> [Directive]:
Carry on the blog post about priming below, starting right after its last sentence.

Priming: the best anti-aging cream

By Aaron K
June 22, 2010
My mother has always told me that age is a state of mind, and if you wanted to be younger, you can simply “think younger”. Though I’m sure many aging folk would disagree with such maternal wisdom, behavioral researchers John A. Bargh, Mark Chen, and Laura Burrows have evidence that supports my Mom’s thesis!
In their 1996 experiment, Automaticity of Social Behavior: Direct Effects of Trait Construct and Stereotype Activation on Action, these three NYU researches tested whether or not subconscious priming can directly affect behavior.
Subconscious priming is a method in which the experimenter presents the participant with an initial presentation of a stimulus and then makes a series of seemingly unrelated observations to see if the idea implanted behind the stimulus had any subconscious affect on the participant’s actions after being primed. It’d be like asking you about the weather, and then asking to recount an emotional trauma.
In the first experiment, some participants were primed with rude words and concepts while others were primed with politeness-related stimuli. The rude-primed and polite-primed participants then had a facilitated conversation with each other about an outwardly unrelated topic. The experimenters, hypothesizing that participants may be less polite after exposure to ‘rude-primes’, observed to see who interrupted who.
Researchers found that the individuals who had been primed with rude stimuli interrupted the experimenter and their peers far more frequently than either the control group or the participants who had been primed with polite stimuli (see chart below):

In the second experiment, participants were either primed with elderly sentences and phrases (i.e.  “I went to Florida.”, “Bingo is on Wednesday.”, “I’m seeing more wrinkles.” etc…) or neutral phrases (I.e. “There is a cat.”), then given an unrelated activity in another room, as experimenters observed how long it took them to walk down the hallway.
In this experiment, Researchers found that participants primed with “old” phrases walked more slowly down the hallway afterwards by an overall average of 7 seconds (see chart below).
In the third experiment, participants were primed with pictures of violent African-American stereotypes and then had a conversation about an unrelated subject with the experimenter. In short, the experimenter was testing whether or not people could be swayed towards more racist tendencies subconsciously, just by showing participants a picture of a black man waving a gun around.
The third study revealed that participants primed with African-American stereotypes reacted with more hostility to a annoying request than the control group.

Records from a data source
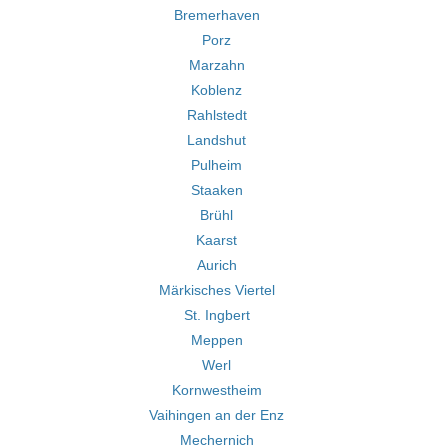
Bremerhaven
Porz
Marzahn
Koblenz
Rahlstedt
Landshut
Pulheim
Staaken
Brühl
Kaarst
Aurich
Märkisches Viertel
St. Ingbert
Meppen
Werl
Kornwestheim
Vaihingen an der Enz
Mechernich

> [Task answer]:
In all three cases, priming was shown to have a significant effect on individual behavior. In fact, Bargh’s results were so influential and significant that he developed many of these themes into a series of articles on the subconscious mind.
So, once again behavioral science has deduced some counter-intuitive though truly remarkable premises:
1) Our behavior at present can be subconsciously affected by all kinds of stimuli around us (phrases, words, images, smiles, conversations).
2) We are associatively influences by such stimuli to feel a particular emotion or be aroused to a particular mood (as participants in the third experiment began to associate aggressive African-Americans with their own aggression).
3) If we want to look and feel younger, we just have to prime ourselves with words like “toy”, “play” and “energy”, remember to forget that we’re experimenting on ourselves, eat sugar cereal while staring at the back of the box, run down every hallway, and burgeon down staircases with reckless abandon. See, my mom wasn’t totally wrong.
Bargh, however, makes his own conclusions, in a much more erudite fashion:

“Experimental social psychologists have amassed a large body of findings over the past three decades suggesting that social knowledge is automatically activated in memory during the natural course of perception. That is, while people are seeing and listening to the world around them, social knowledge that corresponds to perceived stimuli is spontaneously and immediately activated in memory without people’s awareness or intention. This research has also shown that automatically activated information then shapes and guides people’s impressions, judgments, feelings and intentions without people being aware that such influence is occurring.”(Bargh + Ferguson 2003)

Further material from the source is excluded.